Christopher Columbus is considered worldwide as the true and only discoverer of the Americas. However, it didn’t actually go like that. The American lands were discovered and explored, little by little, by numerous conquistadors and, apart from Columbus, above all, by the Italian Amerigo Vespucci and the Portuguese Magellano. Colombo, in fact, should be credited more with the discovery of what is now the current Colombia, and therefore of the southernmost part of the American continent. Amerigo Vespucci was the first to land on real American shores and, especially, was the first to realize that he was not in Eurasia but on a new continent, forever revolutionizing the geographical conception of the earth’s globe.
Cristoforo Colombo discovers America
The discovery of America by Christopher Columbus happened by chance, strange but true. The Genoese explorer had, in fact, left for the Indies with the aim of reaching them by circumnavigating Africa, both to prove that the earth was actually round (which, at the time, was thought to be just a weird theory, since it was a rather common belief that the earth’s surface was flat) and for socio-economic interests. The men of that era had in fact just started the first long sea expeditions, to expand their boundaries as well as to import and export fine products, among which spices had a very important place, as they were bought at very low cost to be resold at dizzying prices in Italy and in other Western countries, especially Spain and Portugal. Long sea expeditions were made possible above all by new discoveries in the navigation field.
The discovery of America: a casual mistake
It was in this climate of ferment that the Genoese Cristoforo Colombo asked the sovereign of Portugal to finance his expedition, which had categorically been rejected by the Italian nobility. However, he obtained another refusal, instead his ideas were positively received by the Spanish sovereigns, Ferdinand of Aragon and Isabella of Castile. The expedition therefore left on August 3rd , 1492 from the port of Palos. Columbus traveled with three ships: the Nina, the Pinta and the Santa Maria (the famous three “caravels”). After a stay of about a month in the Canary Islands to restock, Columbus’s crew traveled for a month without seeing land. After that he finally landed in the current southern Americas on October 12th , 1492, officially recognized as the day of the “Discovery of America“, more precisely in a land that he named “San Salvador”. Columbus, however, because of the calculation errors of the first rudimentary planispheres, was convinced of being in Asia and not on a still unexplored continent.
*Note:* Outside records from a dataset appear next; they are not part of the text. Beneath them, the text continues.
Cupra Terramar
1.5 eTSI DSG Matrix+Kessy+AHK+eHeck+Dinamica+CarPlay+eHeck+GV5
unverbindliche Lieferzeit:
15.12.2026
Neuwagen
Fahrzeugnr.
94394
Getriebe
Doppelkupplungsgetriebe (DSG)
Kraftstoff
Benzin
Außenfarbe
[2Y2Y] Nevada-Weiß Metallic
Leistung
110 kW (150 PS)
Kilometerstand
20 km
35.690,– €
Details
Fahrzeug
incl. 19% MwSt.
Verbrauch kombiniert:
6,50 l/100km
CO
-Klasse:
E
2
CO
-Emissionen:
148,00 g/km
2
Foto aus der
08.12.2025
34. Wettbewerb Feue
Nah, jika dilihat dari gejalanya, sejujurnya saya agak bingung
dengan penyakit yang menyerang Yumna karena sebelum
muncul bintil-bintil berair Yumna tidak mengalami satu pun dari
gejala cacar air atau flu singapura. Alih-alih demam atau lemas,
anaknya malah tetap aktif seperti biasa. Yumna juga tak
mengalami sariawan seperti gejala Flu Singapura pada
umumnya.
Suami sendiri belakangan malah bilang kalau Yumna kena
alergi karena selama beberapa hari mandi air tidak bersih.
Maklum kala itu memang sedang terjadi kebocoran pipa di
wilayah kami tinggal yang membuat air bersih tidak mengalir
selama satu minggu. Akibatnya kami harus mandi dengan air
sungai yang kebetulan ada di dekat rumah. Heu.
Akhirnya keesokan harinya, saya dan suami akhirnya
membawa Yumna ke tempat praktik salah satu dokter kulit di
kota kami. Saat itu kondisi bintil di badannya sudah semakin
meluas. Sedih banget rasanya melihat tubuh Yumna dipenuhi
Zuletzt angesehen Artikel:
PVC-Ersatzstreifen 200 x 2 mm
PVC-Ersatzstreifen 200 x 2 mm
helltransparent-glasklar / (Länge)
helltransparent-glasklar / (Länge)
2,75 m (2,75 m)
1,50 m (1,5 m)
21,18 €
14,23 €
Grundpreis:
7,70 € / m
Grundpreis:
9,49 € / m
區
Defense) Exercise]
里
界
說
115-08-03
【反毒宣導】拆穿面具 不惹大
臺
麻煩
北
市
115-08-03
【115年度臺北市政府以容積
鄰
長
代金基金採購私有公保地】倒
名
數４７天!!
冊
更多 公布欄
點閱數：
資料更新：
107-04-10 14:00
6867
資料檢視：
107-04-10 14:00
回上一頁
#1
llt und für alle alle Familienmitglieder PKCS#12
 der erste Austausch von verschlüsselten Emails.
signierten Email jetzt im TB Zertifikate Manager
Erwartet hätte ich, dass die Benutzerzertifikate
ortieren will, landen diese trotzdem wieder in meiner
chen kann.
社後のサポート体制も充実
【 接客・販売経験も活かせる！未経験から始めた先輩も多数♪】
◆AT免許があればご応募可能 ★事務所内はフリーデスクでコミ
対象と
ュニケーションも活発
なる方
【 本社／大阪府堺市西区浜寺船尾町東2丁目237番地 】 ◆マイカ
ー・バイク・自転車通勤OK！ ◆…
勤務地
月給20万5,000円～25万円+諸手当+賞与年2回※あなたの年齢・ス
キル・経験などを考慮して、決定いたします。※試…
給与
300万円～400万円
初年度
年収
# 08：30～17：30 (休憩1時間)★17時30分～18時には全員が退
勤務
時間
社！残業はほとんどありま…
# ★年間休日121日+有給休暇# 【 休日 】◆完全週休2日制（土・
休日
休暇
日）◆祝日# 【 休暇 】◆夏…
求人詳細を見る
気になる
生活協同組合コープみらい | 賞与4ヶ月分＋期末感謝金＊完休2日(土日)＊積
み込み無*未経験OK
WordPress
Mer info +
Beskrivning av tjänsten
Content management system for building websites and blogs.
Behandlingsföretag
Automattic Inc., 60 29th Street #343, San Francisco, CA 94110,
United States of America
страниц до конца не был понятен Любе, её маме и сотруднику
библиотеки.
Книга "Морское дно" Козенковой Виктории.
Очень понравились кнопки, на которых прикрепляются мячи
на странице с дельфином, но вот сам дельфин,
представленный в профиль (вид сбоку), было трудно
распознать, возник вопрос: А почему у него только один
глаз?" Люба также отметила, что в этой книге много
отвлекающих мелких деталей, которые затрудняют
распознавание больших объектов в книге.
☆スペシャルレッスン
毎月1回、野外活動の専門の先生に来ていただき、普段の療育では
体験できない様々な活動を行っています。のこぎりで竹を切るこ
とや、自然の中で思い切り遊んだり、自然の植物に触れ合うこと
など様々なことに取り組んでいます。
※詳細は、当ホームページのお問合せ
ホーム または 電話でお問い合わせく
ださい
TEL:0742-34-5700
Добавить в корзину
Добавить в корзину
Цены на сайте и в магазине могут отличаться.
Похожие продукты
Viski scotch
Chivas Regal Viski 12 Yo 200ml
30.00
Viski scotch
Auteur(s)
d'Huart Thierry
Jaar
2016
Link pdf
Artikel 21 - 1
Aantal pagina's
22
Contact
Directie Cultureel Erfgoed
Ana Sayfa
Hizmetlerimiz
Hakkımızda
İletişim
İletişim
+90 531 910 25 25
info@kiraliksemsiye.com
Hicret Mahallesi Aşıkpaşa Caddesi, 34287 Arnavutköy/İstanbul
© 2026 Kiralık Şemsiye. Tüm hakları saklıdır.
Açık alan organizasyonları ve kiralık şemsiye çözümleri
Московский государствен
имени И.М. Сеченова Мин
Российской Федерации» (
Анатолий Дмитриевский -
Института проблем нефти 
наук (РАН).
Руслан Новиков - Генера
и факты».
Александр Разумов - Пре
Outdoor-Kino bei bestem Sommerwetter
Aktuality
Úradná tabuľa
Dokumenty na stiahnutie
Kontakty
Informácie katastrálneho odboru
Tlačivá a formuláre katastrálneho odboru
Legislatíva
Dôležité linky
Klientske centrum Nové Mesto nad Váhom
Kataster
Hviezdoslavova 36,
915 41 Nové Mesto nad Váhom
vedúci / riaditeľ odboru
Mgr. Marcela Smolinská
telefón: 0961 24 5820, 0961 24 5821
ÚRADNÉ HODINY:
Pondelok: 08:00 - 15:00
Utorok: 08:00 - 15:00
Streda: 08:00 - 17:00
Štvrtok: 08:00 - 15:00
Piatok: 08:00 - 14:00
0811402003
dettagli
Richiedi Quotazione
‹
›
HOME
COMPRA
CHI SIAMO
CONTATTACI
The first effects of colonization
Returning to Spain on March 15th , 1493, Christopher Columbus took with him some natives, gold and numerous parrots. A number of subsequent expeditions were then organized in order to colonize the new territories. The indigenous Americans (or “Amerindians”) were a rudimentary people, skilled in hunting and fishing, who still used the barter as a form of payment and that did not yet know many of the tools of the modern era (among them the wheel). The natives suffered greatly from the effects of this colonization, with both physical and social repercussions, since they were easily blackmailed due to their cultural gaps. They were in fact negatively influenced by the use of horses and firearms by the colonizing peoples, unknown to them.
How was America really born? All the discoveries made by Italians from Colombo onwards
As we have already mentioned, initially Spain and Portugal devoted themselves to the colonization of American lands without really understanding the fact of being on a “new” continent. At the time, explorations were taking place by many “Conquistadores“, among which are remembered for importance that of Hernán Cortés and Francisco Pizzarro. The former was mainly concerned with the Aztec population (Mexico), the latter of the Incas (Peru).
Amerigo Vespucci
It was only at the beginning of the 16th century, however, that someone realized that the lands discovered by Columbus were not part of the Eurasian continent, and this was another Italian, Amerigo Vespucci, native of the beautiful Florence.
Amerigo Vespucci was the true protagonist of the discovery of America: he managed to land on the coasts which Columbus had yet to explore on the southern Atlantic side, which took the name of America in his honor. The lands explored by Columbus instead were called with the name Colombia.
Magellano
The last great discovery was that of the Portughese Magellan, who started from Sanlucàr in 1519 trying to continue Vespucci’s discoveries, he managed to cross the strait that took his name, and then finally landed, in 1521, on the Philippine coasts.